The reason is simple. Both the sums in $(3)$ and $(4)$ are trying to approximate the surface area of the solid, but there is a huge difference between them namely $$\Delta = 2\pi\sum_{i = 1}^{n}f(x_{i})\left[\sqrt{1 + \{f'(t_{i})\}^{2}} - 1\right](x_{i} - x_{i - 1})$$ and this itself is a non-zero sum unless $f'(x)$ is identically zero. So the approximation $(4)$ is trying to take into account some additional surface area which is left out by sum $(3)$ and this additional part is significant unless $f'(x) = 0$ identically. Hence $(4)$ is a better and correct approximation.
In case of volume both the approximations $(1), (2)$ are Riemann sums for the same integral (but are expressed in slightly different ways).
Best Answer
One way to gain the intuition behind this is to look at what happens in 2 dimensions. Here, rather than surface area and volume, we look at arc length and area under the curve. When we want to find the area under the curve, we estimate using rectangles. This is sufficient to get the area in a limit; one way to see why this is so is that both the error and the estimate are 2-dimensional, and so we aren't missing any extra information.
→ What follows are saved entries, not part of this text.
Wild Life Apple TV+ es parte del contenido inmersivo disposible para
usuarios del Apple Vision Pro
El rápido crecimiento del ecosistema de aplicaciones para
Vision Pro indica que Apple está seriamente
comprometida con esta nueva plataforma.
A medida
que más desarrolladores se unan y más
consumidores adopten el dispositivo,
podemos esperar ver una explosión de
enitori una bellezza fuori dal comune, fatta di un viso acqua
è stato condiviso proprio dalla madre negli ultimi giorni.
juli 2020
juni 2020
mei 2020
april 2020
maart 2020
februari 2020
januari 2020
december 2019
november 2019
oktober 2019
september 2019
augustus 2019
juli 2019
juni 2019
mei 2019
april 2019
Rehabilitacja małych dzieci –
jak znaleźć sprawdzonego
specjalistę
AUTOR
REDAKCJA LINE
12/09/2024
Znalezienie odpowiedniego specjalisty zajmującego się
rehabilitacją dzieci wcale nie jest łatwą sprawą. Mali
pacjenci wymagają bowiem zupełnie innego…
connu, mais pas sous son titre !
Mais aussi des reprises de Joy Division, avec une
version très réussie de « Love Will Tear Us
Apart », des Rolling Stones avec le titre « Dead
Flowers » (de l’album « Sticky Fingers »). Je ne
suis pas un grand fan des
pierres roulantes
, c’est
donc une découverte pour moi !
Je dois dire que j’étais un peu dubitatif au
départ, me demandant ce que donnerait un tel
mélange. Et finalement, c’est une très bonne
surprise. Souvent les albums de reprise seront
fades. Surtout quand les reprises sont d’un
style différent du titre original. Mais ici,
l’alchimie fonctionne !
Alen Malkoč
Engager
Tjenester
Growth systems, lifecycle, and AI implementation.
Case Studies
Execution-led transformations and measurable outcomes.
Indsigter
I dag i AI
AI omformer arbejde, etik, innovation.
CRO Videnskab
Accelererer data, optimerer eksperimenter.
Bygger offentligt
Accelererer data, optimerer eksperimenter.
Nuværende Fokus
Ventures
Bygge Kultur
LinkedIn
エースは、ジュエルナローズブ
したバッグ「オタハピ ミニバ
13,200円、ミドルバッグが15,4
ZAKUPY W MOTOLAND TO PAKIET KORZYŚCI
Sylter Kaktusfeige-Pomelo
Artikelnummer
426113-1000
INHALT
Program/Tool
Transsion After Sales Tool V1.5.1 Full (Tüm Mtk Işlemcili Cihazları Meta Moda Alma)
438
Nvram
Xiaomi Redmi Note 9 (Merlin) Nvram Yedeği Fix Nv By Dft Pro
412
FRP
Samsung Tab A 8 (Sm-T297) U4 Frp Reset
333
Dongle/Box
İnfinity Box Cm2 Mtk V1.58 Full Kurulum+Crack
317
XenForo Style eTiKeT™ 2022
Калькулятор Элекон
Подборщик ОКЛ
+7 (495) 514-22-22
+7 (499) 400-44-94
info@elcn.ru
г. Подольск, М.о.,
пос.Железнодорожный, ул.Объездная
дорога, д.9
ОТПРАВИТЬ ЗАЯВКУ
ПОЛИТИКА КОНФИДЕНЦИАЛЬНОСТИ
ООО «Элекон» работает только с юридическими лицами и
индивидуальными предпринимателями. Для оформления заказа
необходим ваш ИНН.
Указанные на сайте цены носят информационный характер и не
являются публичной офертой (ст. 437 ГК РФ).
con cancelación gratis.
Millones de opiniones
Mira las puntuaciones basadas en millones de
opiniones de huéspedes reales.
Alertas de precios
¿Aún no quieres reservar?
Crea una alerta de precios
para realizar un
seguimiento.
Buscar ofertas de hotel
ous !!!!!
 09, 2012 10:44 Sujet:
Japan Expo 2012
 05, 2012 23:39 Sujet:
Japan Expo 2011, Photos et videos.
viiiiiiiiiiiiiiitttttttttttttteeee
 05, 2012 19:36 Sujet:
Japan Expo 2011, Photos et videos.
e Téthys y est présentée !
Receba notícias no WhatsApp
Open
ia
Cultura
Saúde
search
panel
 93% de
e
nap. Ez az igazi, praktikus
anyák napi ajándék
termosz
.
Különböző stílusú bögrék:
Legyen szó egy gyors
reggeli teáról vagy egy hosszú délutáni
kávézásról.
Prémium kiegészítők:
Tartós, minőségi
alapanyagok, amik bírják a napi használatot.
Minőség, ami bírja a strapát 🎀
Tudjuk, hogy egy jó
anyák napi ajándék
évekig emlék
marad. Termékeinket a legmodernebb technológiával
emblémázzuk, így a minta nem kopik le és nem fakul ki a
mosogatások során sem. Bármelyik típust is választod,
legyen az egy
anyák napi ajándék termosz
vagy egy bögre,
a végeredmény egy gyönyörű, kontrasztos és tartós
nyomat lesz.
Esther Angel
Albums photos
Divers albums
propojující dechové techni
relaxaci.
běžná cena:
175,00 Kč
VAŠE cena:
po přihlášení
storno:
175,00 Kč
However, the analogous approach to approximating arc length is obviously bad: this would amount to approximating the curve by a sequence of constant steps (i.e. the top of the rectangles in a Riemann sum) and the length of this approximation is always just the length of the domain. Essentially, we are using a 1-dimensional approximation (i.e. only depending on $x$) for a 2-dimensional object (the curve), and so our approximation isn't taking into account the extra length coming from the other dimension. This is why the arc length is computed using a polygonal approximation by secants to the curve; this approximation incorporates both change in $x$ and change in $y$.
Why is this relevant to solids of revolution? Well, in essence, the volume and surface area formulae are obtained by simply rotating the corresponding 2-dimensional approximation rotated around an axis, and taking a limit. If it wouldn't work in 2 dimensions, it certainly won't work in 3 dimensions.